*EXERCISE*: Return every line of text in the material below character for character, omitting the pictures.

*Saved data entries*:
Start of Block
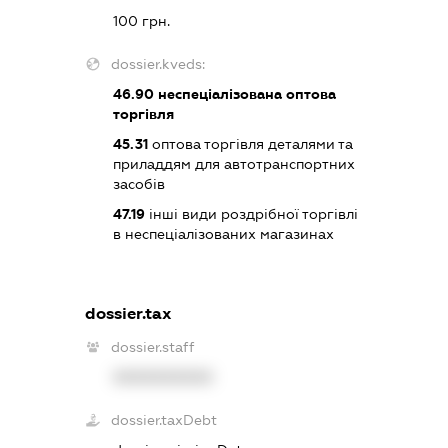
100 грн.
dossier.kveds:
46.90
неспеціалізована оптова
торгівля
45.31
оптова торгівля деталями та
приладдям для автотранспортних
засобів
47.19
інші види роздрібної торгівлі
в неспеціалізованих магазинах
dossier.tax
dossier.staff
XXXXXXXXXX
dossier.taxDebt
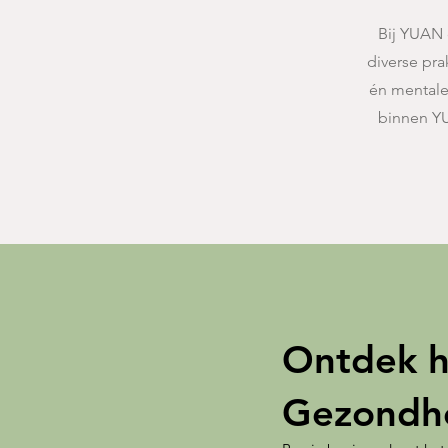
Bij YUAN 
diverse pra
én mentale
binnen Y
Ontdek h
Gezondhe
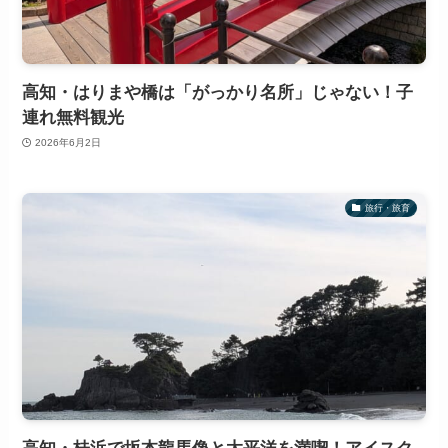
高知・はりまや橋は「がっかり名所」じゃない！子
連れ無料観光
2026年6月2日
旅行・旅育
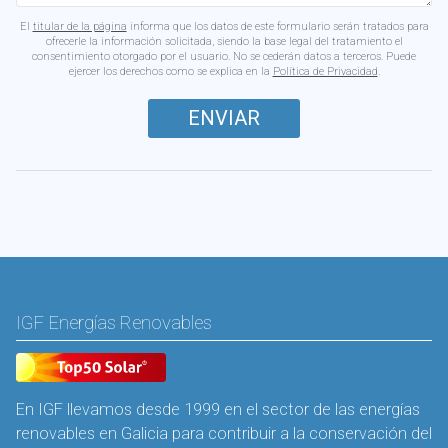
El
titular de la página
informa que los datos de este formulario serán tratados para
ofrecerle la información solicitada, siendo la base legal del tratamiento el
consentimiento otorgado por el usuario. No se cederán datos a terceros. Puede
ejercer los derechos como se explica en la
Política de Privacidad
.
IGF Energías Renovables
En IGF llevamos desde 1999 en el sector de las energías
renovables en Galicia para contribuir a la conservación del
End of Block
*SOLUTION*:
100 грн.
dossier.kveds:
46.90
неспеціалізована оптова
торгівля
45.31
оптова торгівля деталями та
приладдям для автотранспортних
засобів
47.19
інші види роздрібної торгівлі
в неспеціалізованих магазинах
dossier.tax
dossier.staff
XXXXXXXXXX
dossier.taxDebt
Bij YUAN 
diverse pra
én mentale
binnen Y
Ontdek h
Gezondhe
高知・はりまや橋は「がっかり名所」じゃない！子
連れ無料観光
2026年6月2日
旅行・旅育
El
titular de la página
informa que los datos de este formulario serán tratados para
ofrecerle la información solicitada, siendo la base legal del tratamiento el
consentimiento otorgado por el usuario. No se cederán datos a terceros. Puede
ejercer los derechos como se explica en la
Política de Privacidad
.
IGF Energías Renovables
En IGF llevamos desde 1999 en el sector de las energías
renovables en Galicia para contribuir a la conservación del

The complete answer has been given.